Lyra y su daimonion atravesaron el comedor, cuya luz se iba atenuando por
momentos, procurando mantenerse a un lado del mismo, fuera del campo de visión
de la cocina. Ya estaban puestas las tres grandes mesas que lo recorrían en
toda su longitud, la plata y el cristal destellaban pese a la poca luz y los
largos bancos habían sido retirados un poco con el fin de recibir a los
comensales. La oscuridad dejaba entrever los retratos de antiguos rectores
colgados de las paredes. Lyra se acercó al estrado y, volviéndose para observar
la puerta abierta de la cocina, como no viera a nadie, subió a él y se acercó a
la mesa principal, la más alta. El servicio en ella era de oro, no de plata, y
los catorce asientos no eran bancos de roble sino sillones de caoba con cojines
de terciopelo.
Lyra se detuvo junto a la silla del rector y dio un suave golpecito con
la uña en la gran copa de cristal. La vibración resonó en todo el comedor.
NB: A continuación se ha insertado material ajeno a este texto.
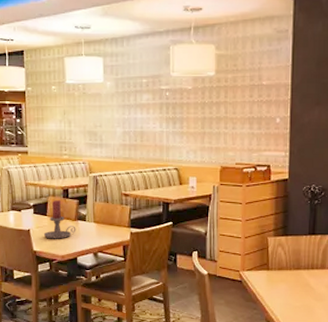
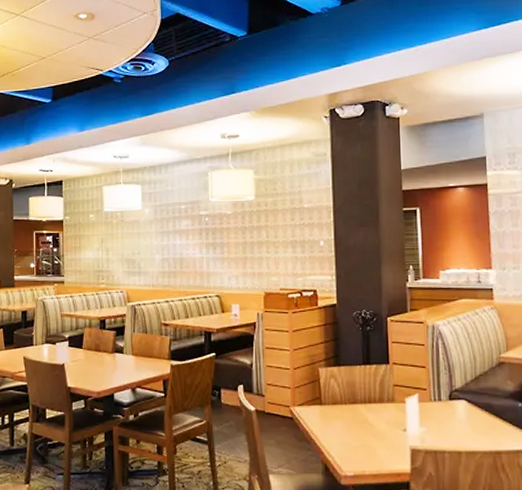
candle holder: present [43,200,76,239] -> none [78,332,113,374]

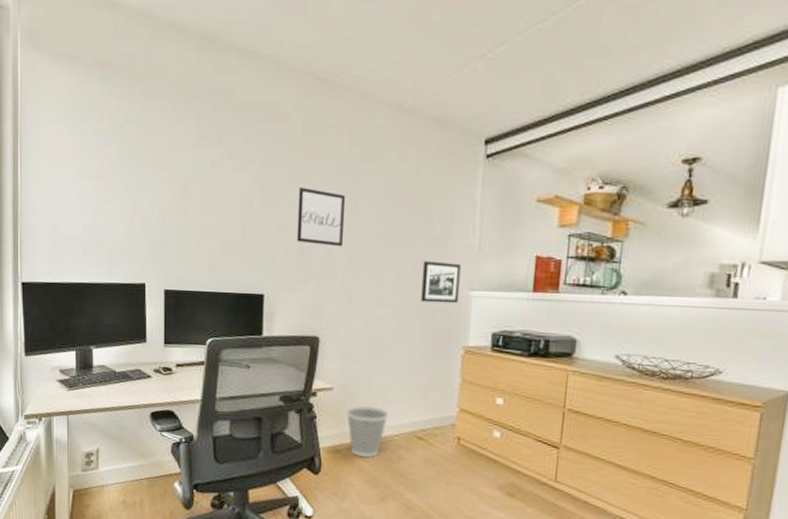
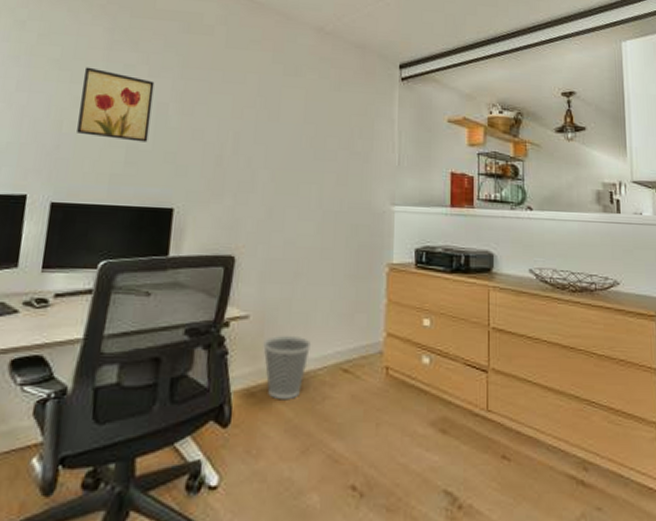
wall art: none [177,165,239,234] -> present [77,67,155,142]
wall art: present [296,188,346,247] -> none [214,97,268,159]
picture frame: present [420,260,461,304] -> none [344,174,383,219]

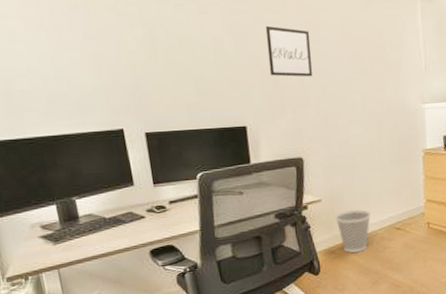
wall art: present [77,67,155,142] -> none [140,10,212,74]
wall art: none [214,97,268,159] -> present [265,26,313,77]

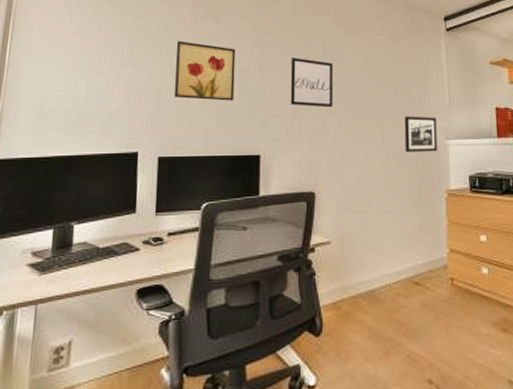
wall art: none [140,10,212,74] -> present [175,41,236,101]
wastebasket: present [335,209,371,253] -> none [345,255,386,311]
picture frame: none [383,82,415,118] -> present [404,116,438,153]

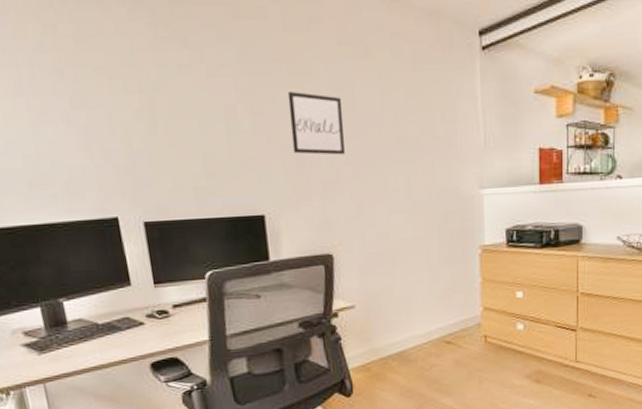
wall art: present [175,41,236,101] -> none [137,72,224,151]
picture frame: present [404,116,438,153] -> none [431,161,471,206]

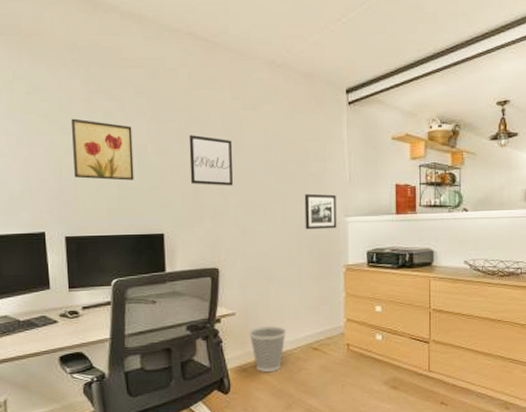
wall art: none [137,72,224,151] -> present [71,118,134,181]
wastebasket: none [372,317,416,372] -> present [249,325,287,373]
picture frame: none [431,161,471,206] -> present [304,193,337,230]

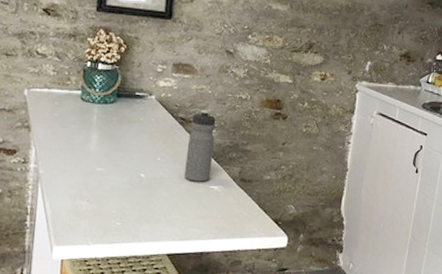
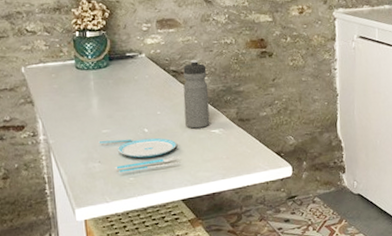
plate: none [89,179,172,217] -> present [97,138,180,173]

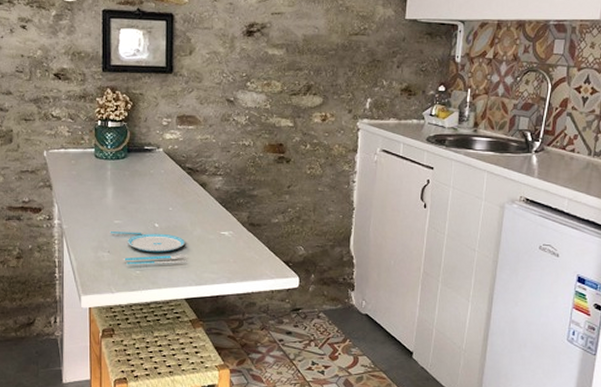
water bottle: present [183,60,210,129] -> none [196,159,222,229]

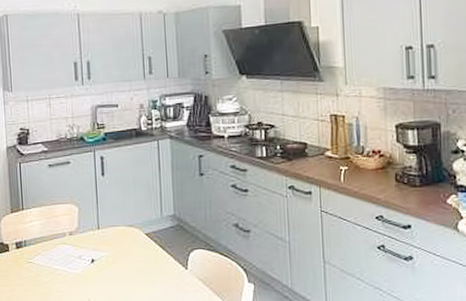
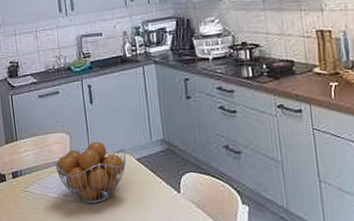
fruit basket: none [61,214,136,278] -> present [55,141,127,204]

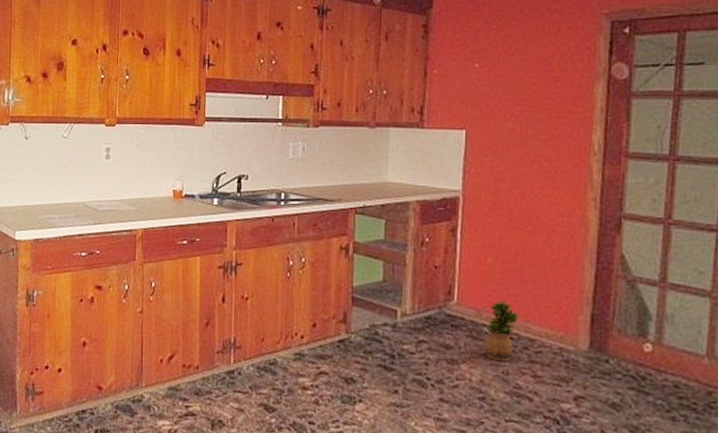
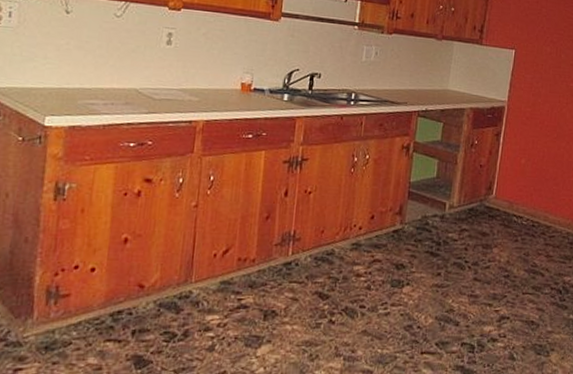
potted plant: present [485,300,519,362] -> none [513,194,540,245]

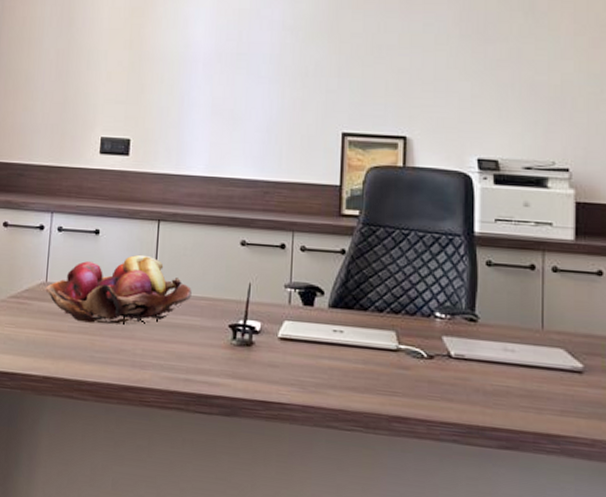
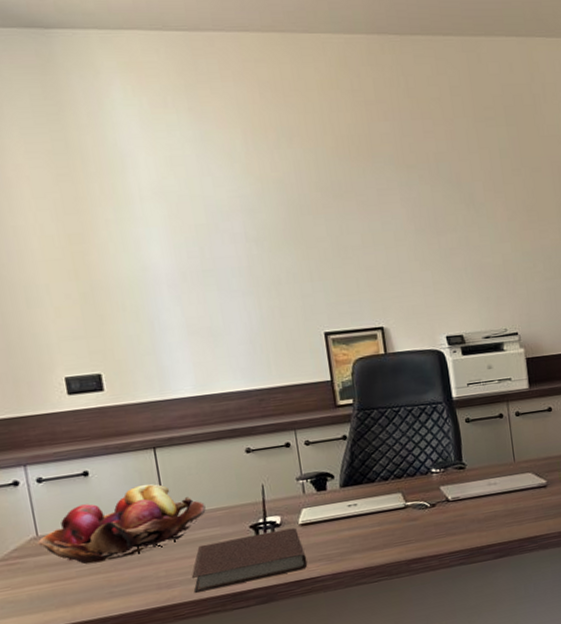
notebook: none [163,332,279,391] -> present [191,527,308,593]

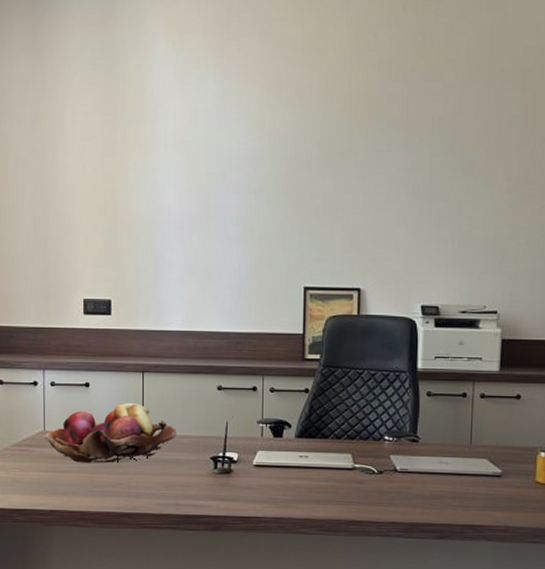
notebook: present [191,527,308,593] -> none [156,466,255,508]

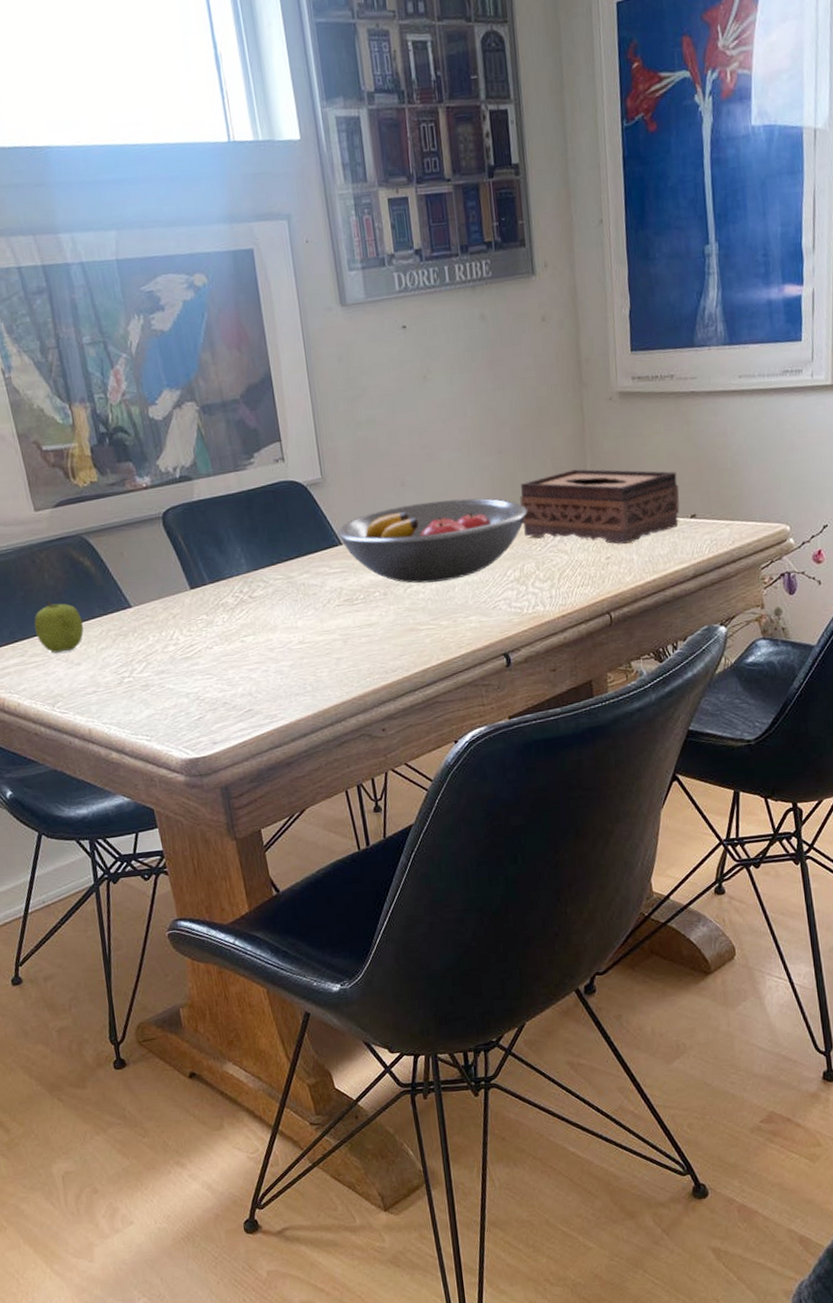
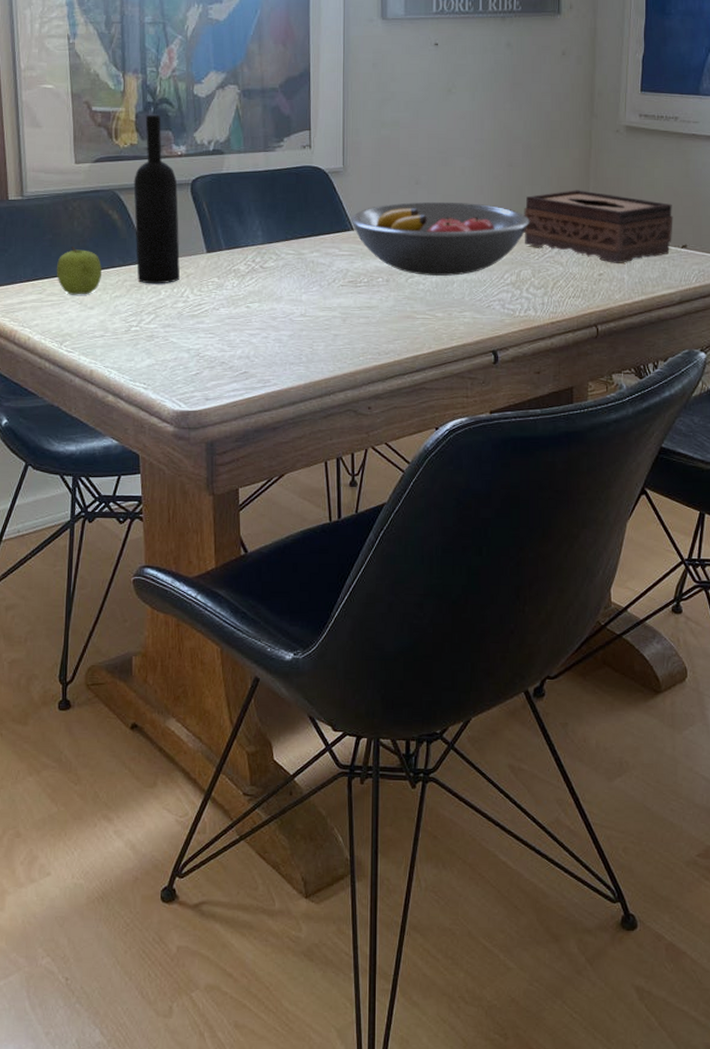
wine bottle: none [100,445,166,631] -> present [133,114,180,284]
—Un poco de seriedad —le murmuró su daimonion—. A ver si sabes
comportarte.
El nombre de su daimonion era Pantalaimon y normalmente tenía la forma de
una mariposa nocturna, una mariposa de color marrón oscuro, a fin de pasar
inadvertido en la penumbra del salón.
—Hay mucho ruido para que puedan oírnos en la cocina —le respondió Lyra
en un murmullo—. Y el camarero no vendrá hasta el primer campanillazo. ¡Deja ya
de darme la lata!
Volvió, pues, a poner la palma de la mano sobre el resonante cristal
mientras Pantalaimon se alejaba revoloteando y desaparecía por la puerta
entreabierta del salón reservado, situado al otro extremo del estrado. Al poco
rato apareció de nuevo.
—No hay nadie —musitó—, pero tenemos que darnos prisa.
Agachándose detrás de la mesa principal, Lyra se lanzó como un dardo a la
puerta del salón reservado y, ya allí, se paró a echar un vistazo alrededor. La
única luz de la estancia era la procedente de la chimenea, cuyos troncos
fulguraron con vivo resplandor mientras los miraba, levantando un surtidor de
chispas. Aunque había pasado gran parte de su vida en el college, aquélla era
la primera vez que entraba en el salón reservado: sólo tenían permiso para ello
los licenciados y sus invitados, nunca las mujeres. Ni siquiera lo limpiaban
las criadas, sólo el mayordomo.
Pantalaimon se posó en su hombro.
—¿Ya estás contenta? ¿Nos podemos marchar? —dijo en un murmullo.
—¡No seas tonto! ¡Lo quiero ver todo!
Era una estancia espaciosa y en ella había una mesa ovalada de bruñido
palo de rosa sobre la cual estaban dispuestas varias licoreras, además de vasos
y un artefacto de plata para moler tabaco, provisto de un portapipas. En un
aparador cercano había un pequeño calientaplatos y una cesta de cápsulas de
adormidera.
—Se dan buena vida, ¿no te parece, Pan? —observó Lyra, conteniendo la
voz.
Se sentó en una de la enormes butacas de cuero verde. Era tan inmensa que
podía tumbarse en ella, pero se incorporó y se acomodó sobre las piernas para
contemplar los retratos colgados en las paredes. Probablemente antiguos
alumnos: todos togados, barbudos y siniestros, mirándola fijamente desde el
interior de sus marcos, en actitud de solemne desaprobación.